Extract to read:
FRED-2 / OptiType

Precision HLA typing from next-generation sequencing data

Geek Repo:Geek Repo

Github PK Tool:Github PK Tool

Running OptiType for non human samples

drtamermansour opened this issue · comments

Is there a way to use our own set of MHC alleles?

Yes, there is. But its a bit of work.

You have to provide your own reference fasta file and have to overwrite the alleles HDF that contains meta information of the MHC alleles contained in the reference.

See the relevant files in the data folder for reference.

Thanks for the response. How may I generate the alleles.h5 file? Is there a script some where that I may use to convert the alleles in fasta format to HDF?

The HDF5 File stores multiple data frames created from the IMGT .dat file and corresponding sequence file.

in haltyper.py there is a function called create_allele_dataframes that consumes an IMGT dat file, and two fasta files containing the HLA sequences in DNA and RNA. You can then store the data frames into an hdf5 file with the function store_dataframescontained in the same files. Please checkout the function, adjust accordingly, and make sure to name the dataframes and columns equally; otherwise, you will run into problems when running the pipeline with your files.

I am also trying to mirror these file structures for canine, I was referencing the files in /data, and noticed that hla_reference_rna.fasta does not start with "ATG" it looks like the starting "GCTCCCACT" motif from hla_reference_rna.fasta is the start of exon2 for HLA00001 according to the .dat file from imgt. Is this by design?

Not sure of the relationship between the fasta's and .dat/h5 within the optitype codebase, so i'm wondering if not starting at exon2 in the rna fasta for canine might mess things up.

@b-schubert Could you provide more detailed construction rules, especially for intron sequences?

this is by design, as optitype uses only exon2 and 3 due to data availability at that time. might be different for your organism.

Re introns: We imputed missing intronic information with the nearest neighbours HLA with intronic information. See the paper for more details.

Study material:

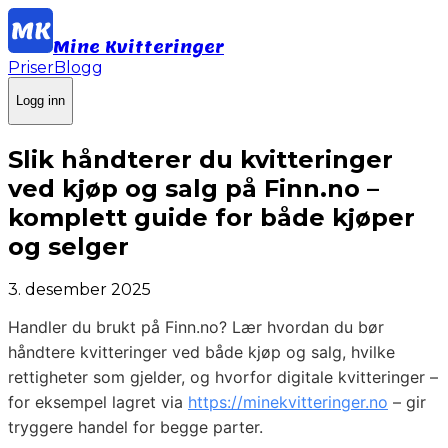
Mine Kvitteringer
Priser
Blogg
Logg inn
Slik håndterer du kvitteringer
ved kjøp og salg på Finn.no –
komplett guide for både kjøper
og selger
3. desember 2025
Handler du brukt på Finn.no? Lær hvordan du bør
håndtere kvitteringer ved både kjøp og salg, hvilke
rettigheter som gjelder, og hvorfor digitale kvitteringer –
for eksempel lagret via
https://minekvitteringer.no
– gir
tryggere handel for begge parter.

Problem to solve: Reproduce word for word the passage of the OptiType thread above that opens with the words containing "You have to" and closes with "format to HDF?".

Answer to this task:
You have to provide your own reference fasta file and have to overwrite the alleles HDF that contains meta information of the MHC alleles contained in the reference.

See the relevant files in the data folder for reference.

Thanks for the response. How may I generate the alleles.h5 file? Is there a script some where that I may use to convert the alleles in fasta format to HDF?